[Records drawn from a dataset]
====

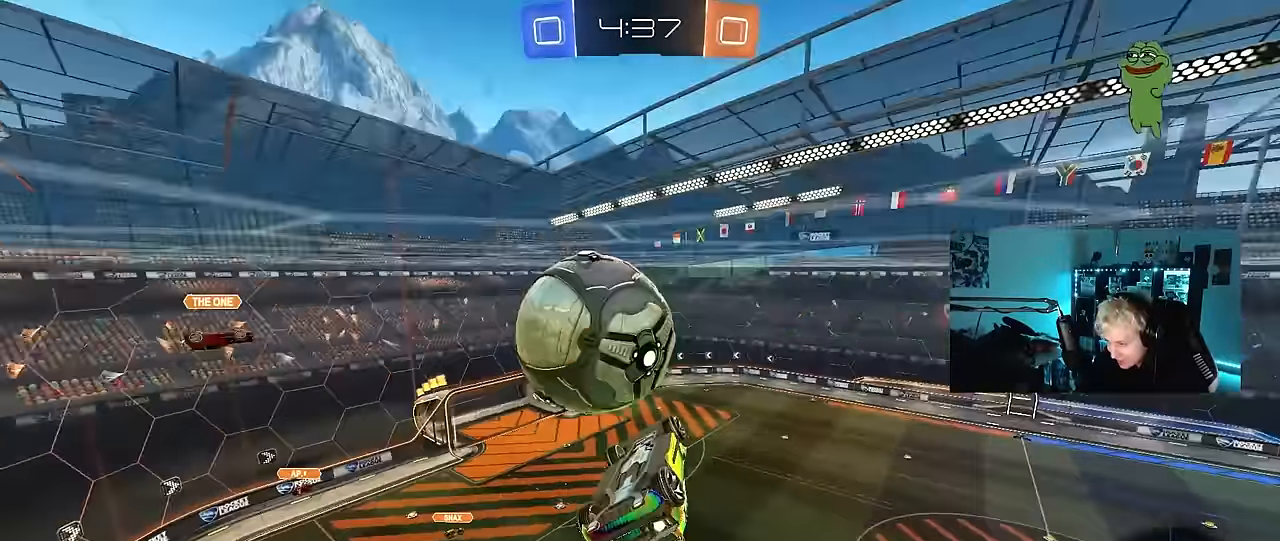
{"keys": ["a", "s", "shift"], "mouse": ["left"], "events": [[17, "w", "down"], [33, "a", "down"], [33, "d", "up"], [67, "shift", "down"], [267, "w", "up"], [350, "shift", "up"], [400, "s", "down"], [450, "shift", "down"]]}
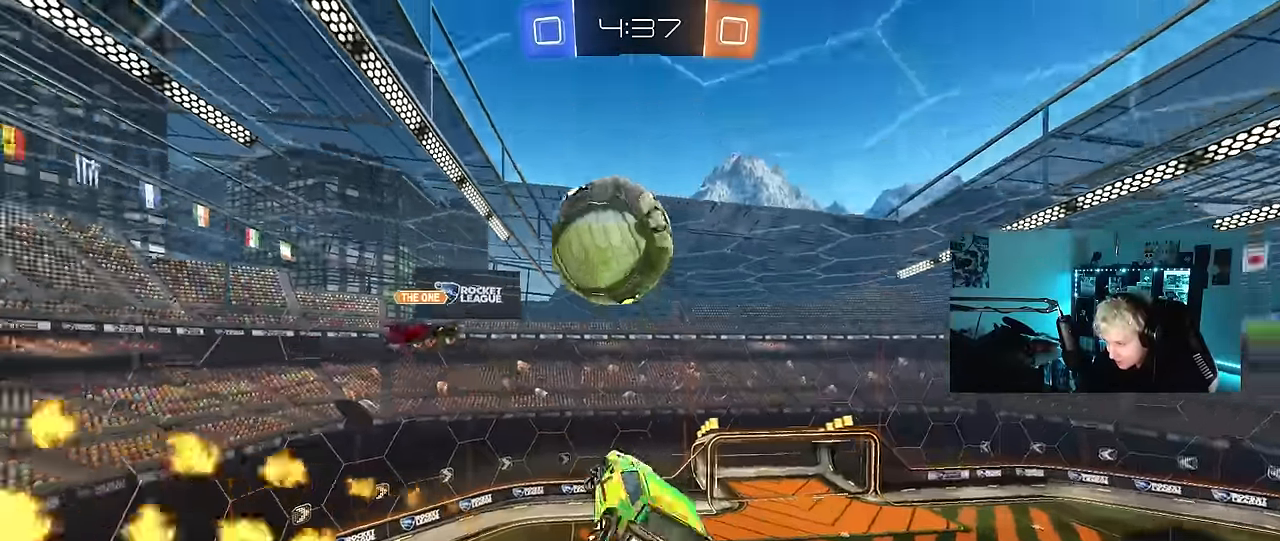
{"keys": ["d", "s"], "mouse": ["left"], "events": [[50, "s", "up"], [67, "mouse_left", "up"], [183, "w", "down"], [283, "mouse_left", "down"], [283, "mouse_right", "down"], [317, "mouse_left", "up"], [333, "s", "down"], [333, "w", "up"], [417, "mouse_left", "down"], [467, "a", "up"], [467, "d", "down"], [467, "mouse_right", "up"], [467, "shift", "up"]]}
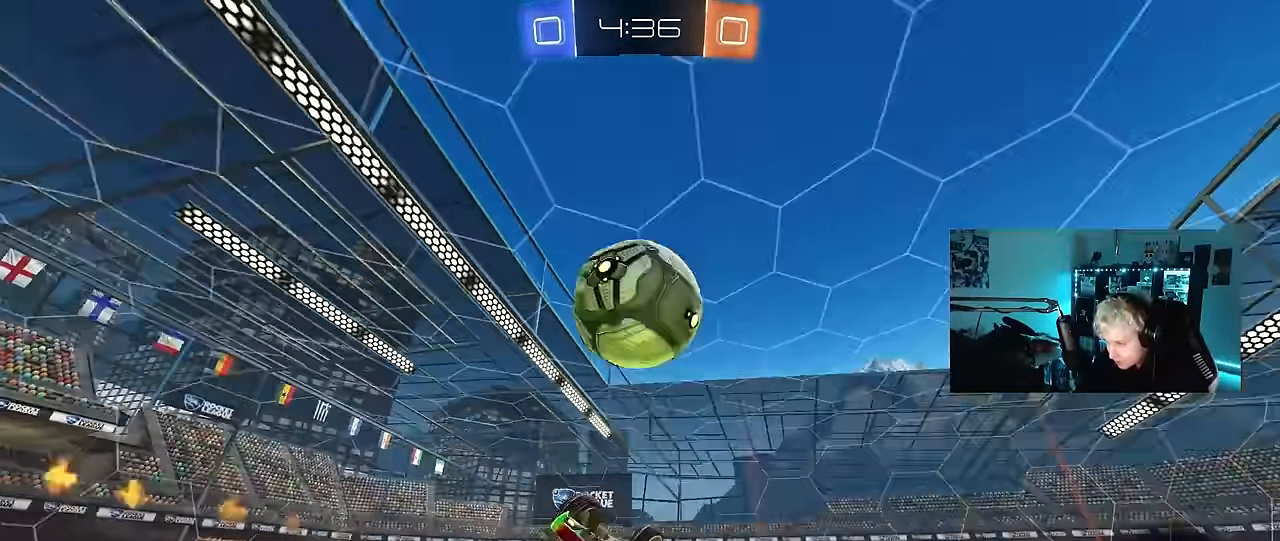
{"keys": ["a", "shift", "w"], "mouse": ["left"], "events": [[17, "mouse_left", "up"], [100, "s", "up"], [200, "a", "down"], [250, "d", "up"], [250, "shift", "down"], [250, "w", "down"], [300, "mouse_left", "down"]]}
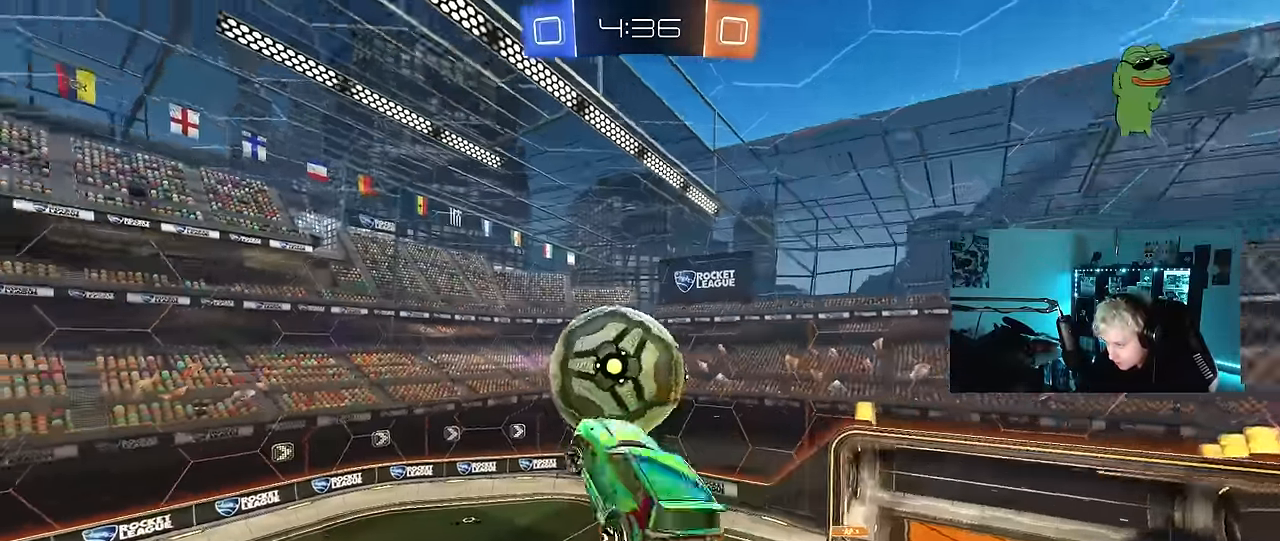
{"keys": ["d"], "mouse": ["left"], "events": [[33, "shift", "up"], [117, "w", "up"], [167, "shift", "down"], [267, "s", "down"], [300, "shift", "up"], [350, "d", "down"], [400, "a", "up"], [450, "s", "up"]]}
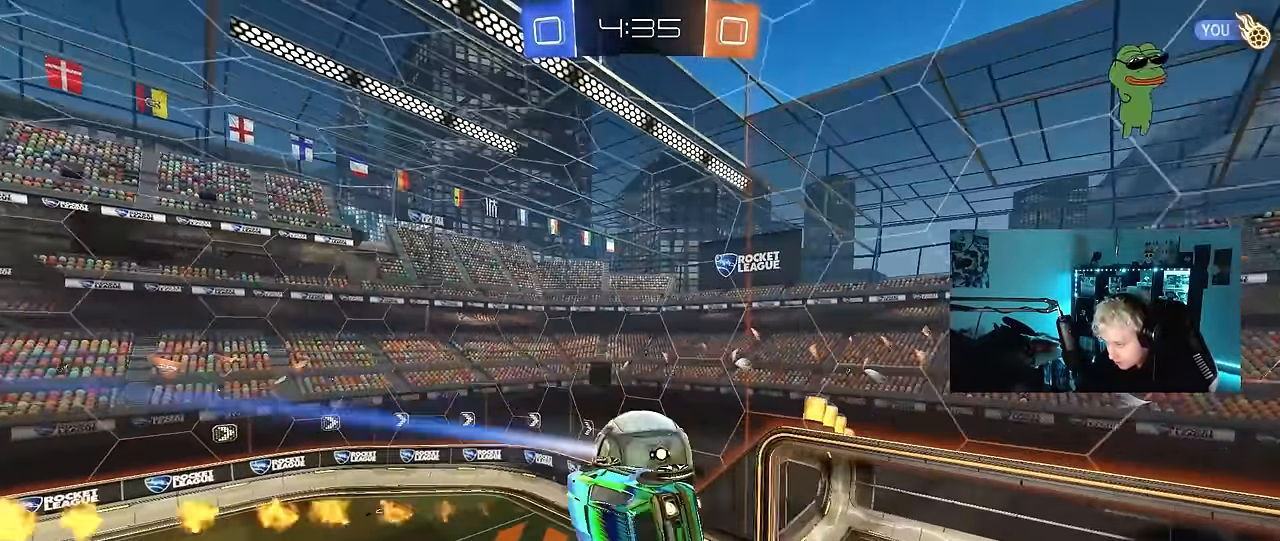
{"keys": ["a"], "mouse": ["left"], "events": [[50, "a", "down"], [50, "d", "up"], [133, "a", "up"], [183, "d", "down"], [317, "a", "down"], [317, "d", "up"], [317, "w", "down"], [417, "w", "up"]]}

====

▸ **Problem details**: Each record must be quoted in full and exactly. Do not include the pictures.

▸ **Exercise response**:
{"keys": ["a", "s", "shift"], "mouse": ["left"], "events": [[17, "w", "down"], [33, "a", "down"], [33, "d", "up"], [67, "shift", "down"], [267, "w", "up"], [350, "shift", "up"], [400, "s", "down"], [450, "shift", "down"]]}
{"keys": ["d", "s"], "mouse": ["left"], "events": [[50, "s", "up"], [67, "mouse_left", "up"], [183, "w", "down"], [283, "mouse_left", "down"], [283, "mouse_right", "down"], [317, "mouse_left", "up"], [333, "s", "down"], [333, "w", "up"], [417, "mouse_left", "down"], [467, "a", "up"], [467, "d", "down"], [467, "mouse_right", "up"], [467, "shift", "up"]]}
{"keys": ["a", "shift", "w"], "mouse": ["left"], "events": [[17, "mouse_left", "up"], [100, "s", "up"], [200, "a", "down"], [250, "d", "up"], [250, "shift", "down"], [250, "w", "down"], [300, "mouse_left", "down"]]}
{"keys": ["d"], "mouse": ["left"], "events": [[33, "shift", "up"], [117, "w", "up"], [167, "shift", "down"], [267, "s", "down"], [300, "shift", "up"], [350, "d", "down"], [400, "a", "up"], [450, "s", "up"]]}
{"keys": ["a"], "mouse": ["left"], "events": [[50, "a", "down"], [50, "d", "up"], [133, "a", "up"], [183, "d", "down"], [317, "a", "down"], [317, "d", "up"], [317, "w", "down"], [417, "w", "up"]]}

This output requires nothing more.